June 12, 2014
TSG IntelBrief: ISIS Momentum and the Inevitable Sectarian Fight
It doesn’t matter how temporary the Islamic State of Iraq and Greater Syria (ISIS)’s control of Mosul and Tikrit, and before them Fallujah and parts of Ramadi, proves to be, since the larger point has already been made: the Iraqi government relinquished to a terrorist group control of its second largest city, Mosul, and is struggling to retain control of it largest oil refinery in Baiji. The point is reinforced as ISIS presses south towards Baghdad and, in the words of an ISIS spokesman, to one of Shi’a Islam’s holiest cities, Karbala. Prime Minister Nuri al-Maliki’s attempt to assuage concerns by saying “ISIS doesn’t have the numbers to remain in control of …Mosul” suggests the Iraqi government might have missed the point entirely, as if it only counts if ISIS holds its conquests for a designated time limit. ISIS didn’t need to prove it could hold a city—it just needed to prove the Iraqi government couldn’t.

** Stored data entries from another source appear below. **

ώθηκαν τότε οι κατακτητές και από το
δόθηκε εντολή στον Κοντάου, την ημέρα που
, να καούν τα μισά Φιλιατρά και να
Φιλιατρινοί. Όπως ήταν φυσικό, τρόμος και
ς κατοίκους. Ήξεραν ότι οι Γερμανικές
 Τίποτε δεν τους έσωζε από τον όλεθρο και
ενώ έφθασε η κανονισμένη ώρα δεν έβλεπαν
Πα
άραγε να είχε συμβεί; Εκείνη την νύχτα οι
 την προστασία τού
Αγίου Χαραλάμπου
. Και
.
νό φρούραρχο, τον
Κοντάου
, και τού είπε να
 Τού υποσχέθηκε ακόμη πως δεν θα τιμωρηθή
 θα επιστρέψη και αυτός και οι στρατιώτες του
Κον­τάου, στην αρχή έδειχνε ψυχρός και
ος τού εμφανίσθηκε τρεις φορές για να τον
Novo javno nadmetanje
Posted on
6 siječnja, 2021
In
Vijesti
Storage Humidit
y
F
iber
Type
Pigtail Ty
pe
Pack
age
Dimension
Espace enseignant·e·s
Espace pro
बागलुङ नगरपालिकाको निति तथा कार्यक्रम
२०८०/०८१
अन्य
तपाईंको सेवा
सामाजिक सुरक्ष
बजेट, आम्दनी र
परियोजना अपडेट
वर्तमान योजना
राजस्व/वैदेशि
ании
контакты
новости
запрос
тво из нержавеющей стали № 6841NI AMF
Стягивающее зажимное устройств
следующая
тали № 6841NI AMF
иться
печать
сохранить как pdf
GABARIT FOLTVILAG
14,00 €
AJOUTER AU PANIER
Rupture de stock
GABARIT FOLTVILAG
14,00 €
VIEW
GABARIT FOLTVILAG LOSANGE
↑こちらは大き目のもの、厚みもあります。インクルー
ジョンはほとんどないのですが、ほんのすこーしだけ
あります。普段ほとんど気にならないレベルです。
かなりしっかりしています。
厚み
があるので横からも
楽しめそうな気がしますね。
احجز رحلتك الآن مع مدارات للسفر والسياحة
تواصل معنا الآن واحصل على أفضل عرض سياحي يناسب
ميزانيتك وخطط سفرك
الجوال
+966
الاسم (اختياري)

Worse, the fighting will increasingly divide along sectarian lines, as Sunnis, Shi’a, and Kurds move to protect their respective interests. Shi’a cleric Muqtada al-Sadr, whose Mahdi Army battled both US and Iraqi forces during the occupation and transition, has pledged to form “peace brigades” to protect Shi’a shrines and cities. The Kurds, who themselves have a claim on Mosul, will likely move against ISIS as well to reinforce their ‘state-within-a-state’ defenses elsewhere. Sunni groups, both extremist and tribally aligned, will follow in ISIS’ wake, hoping to generate momentum, weapons, and resources for themselves. Already, the Jaysh Rijal al-Tariq al-Naqshbani (JRTN), an armed Ba’athist group aiming to overthrow al-Maliki, is active on Twitter (which is how most young Iraqis get their news) with photos of JRTN members driving an Iraqi Army Humvee—just one item among the large amount of US manufactured weaponry provided to Iraq’s military. Iraq has not been this close to renewed mass sectarian conflict since 2006, when al-Qaeda in Iraq blew up the Golden Mosque in Samarra and ignited the civil war.
Ongoing events in Iraq have immense regional and global repercussions. Iran won’t stand by while Sunni extremists target Shi’a, nor will Saudi Arabia stand by while Shi’a extremists target Sunnis. Sensing the coming storm, the secretary for Iran’s Supreme National Security Council, Ali Shamkhani, said “ [there] is a need for attention and action from governments and the international community.”
Turkey, which has 80 of its citizens being held hostage in Mosul, including the Consul General, has asked for an emergency meeting of NATO. Given how long the chaotic conditions in Iraq and most neighboring countries have been building, it’s unclear what the international community—however that phrase is defined—can do in the short term.
On social media and the Internet, ISIS supporters are posting triumphant remarks about “the end of Sykes-Picot” (the 1916 agreement that drew the current borders of the Middle East, including Iraq and Syria). A YouTube video depicts ISIS fighters, some arriving in Iraqi Army Humvees, literally bulldozing an earthen berm on a small section of the Iraq-Syria border, giving the hyperbolic tweets a frightening level of credibility, however minuscule. Reports of aircraft over Mosul are tweeted as proof that “the Air Force of the Islamic State is being born.” Just as it’s foolish to engage in mindless rumor chasing online, it’s imprudent to dismiss the millions of people who do, since a great number of Arab youth—ISIS’ main target—get their information almost entirely from Twitter and YouTube. An analysis of ISIS-related social media in the last few days shows that supporters are focused less on the Iraqi government and its handling of the crisis than on a broader Sunni-Shi’a conflict. This is troubling because efforts to counter this thinking—of inexorable sectarian war on a regional scale—don’t reach the core audience in their self-selected Twitter-verse.
A great deal depends on what the Iraqi army does in the next few days in terms of keeping ISIS and band-wagon groups like JRTN away from Baghdad. Just as there is little probability ISIS will remain in control of Mosul, there is little probability of ISIS taking over the Shi’a-dominated capital. But, the finer point is that ISIS has released over 2,000 prisoners from jails in Mosul, captured an unknown but likely large number of modern weapons, and seized an unknown but likely very substantial amount—some reports indicate over $400 million—of money from banks. If ISIS can threaten the capital, however briefly, it will provide the group with something as powerful as weapons and money: momentum and a sense, even if fleeting, of inevitability.